+++ Material to process +++

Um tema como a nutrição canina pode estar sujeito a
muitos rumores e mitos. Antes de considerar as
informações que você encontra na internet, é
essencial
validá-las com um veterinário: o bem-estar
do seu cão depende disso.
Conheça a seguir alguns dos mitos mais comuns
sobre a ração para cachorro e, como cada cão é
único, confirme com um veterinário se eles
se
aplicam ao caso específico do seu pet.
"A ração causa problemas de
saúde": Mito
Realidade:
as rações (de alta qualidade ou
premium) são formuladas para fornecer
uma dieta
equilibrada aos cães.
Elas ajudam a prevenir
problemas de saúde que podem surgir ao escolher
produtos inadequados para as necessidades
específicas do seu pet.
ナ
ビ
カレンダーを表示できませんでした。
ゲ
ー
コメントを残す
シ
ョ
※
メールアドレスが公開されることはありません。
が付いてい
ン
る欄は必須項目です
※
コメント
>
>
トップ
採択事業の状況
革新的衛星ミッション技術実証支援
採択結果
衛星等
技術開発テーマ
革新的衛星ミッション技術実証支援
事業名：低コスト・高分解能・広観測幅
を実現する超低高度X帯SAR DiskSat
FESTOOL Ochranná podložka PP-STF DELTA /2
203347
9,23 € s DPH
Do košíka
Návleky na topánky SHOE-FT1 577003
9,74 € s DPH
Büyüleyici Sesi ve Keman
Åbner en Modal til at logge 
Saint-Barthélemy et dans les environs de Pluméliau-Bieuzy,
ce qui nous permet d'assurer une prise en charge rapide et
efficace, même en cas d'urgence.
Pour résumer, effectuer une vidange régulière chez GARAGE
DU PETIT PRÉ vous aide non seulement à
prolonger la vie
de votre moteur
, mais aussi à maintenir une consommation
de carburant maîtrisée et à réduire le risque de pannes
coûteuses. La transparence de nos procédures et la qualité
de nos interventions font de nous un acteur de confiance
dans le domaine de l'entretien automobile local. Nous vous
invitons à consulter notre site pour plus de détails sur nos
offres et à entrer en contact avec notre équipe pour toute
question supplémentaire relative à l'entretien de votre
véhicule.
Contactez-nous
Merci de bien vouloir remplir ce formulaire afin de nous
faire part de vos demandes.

+++

Problem description.
Reproduce the lines of the data above, changing every "veterinário" to "especialista" and keeping everything else as it is.

Answer to this exercise.
Um tema como a nutrição canina pode estar sujeito a
muitos rumores e mitos. Antes de considerar as
informações que você encontra na internet, é
essencial
validá-las com um especialista: o bem-estar
do seu cão depende disso.
Conheça a seguir alguns dos mitos mais comuns
sobre a ração para cachorro e, como cada cão é
único, confirme com um especialista se eles
se
aplicam ao caso específico do seu pet.
"A ração causa problemas de
saúde": Mito
Realidade:
as rações (de alta qualidade ou
premium) são formuladas para fornecer
uma dieta
equilibrada aos cães.
Elas ajudam a prevenir
problemas de saúde que podem surgir ao escolher
produtos inadequados para as necessidades
específicas do seu pet.
ナ
ビ
カレンダーを表示できませんでした。
ゲ
ー
コメントを残す
シ
ョ
※
メールアドレスが公開されることはありません。
が付いてい
ン
る欄は必須項目です
※
コメント
>
>
トップ
採択事業の状況
革新的衛星ミッション技術実証支援
採択結果
衛星等
技術開発テーマ
革新的衛星ミッション技術実証支援
事業名：低コスト・高分解能・広観測幅
を実現する超低高度X帯SAR DiskSat
FESTOOL Ochranná podložka PP-STF DELTA /2
203347
9,23 € s DPH
Do košíka
Návleky na topánky SHOE-FT1 577003
9,74 € s DPH
Büyüleyici Sesi ve Keman
Åbner en Modal til at logge 
Saint-Barthélemy et dans les environs de Pluméliau-Bieuzy,
ce qui nous permet d'assurer une prise en charge rapide et
efficace, même en cas d'urgence.
Pour résumer, effectuer une vidange régulière chez GARAGE
DU PETIT PRÉ vous aide non seulement à
prolonger la vie
de votre moteur
, mais aussi à maintenir une consommation
de carburant maîtrisée et à réduire le risque de pannes
coûteuses. La transparence de nos procédures et la qualité
de nos interventions font de nous un acteur de confiance
dans le domaine de l'entretien automobile local. Nous vous
invitons à consulter notre site pour plus de détails sur nos
offres et à entrer en contact avec notre équipe pour toute
question supplémentaire relative à l'entretien de votre
véhicule.
Contactez-nous
Merci de bien vouloir remplir ce formulaire afin de nous
faire part de vos demandes.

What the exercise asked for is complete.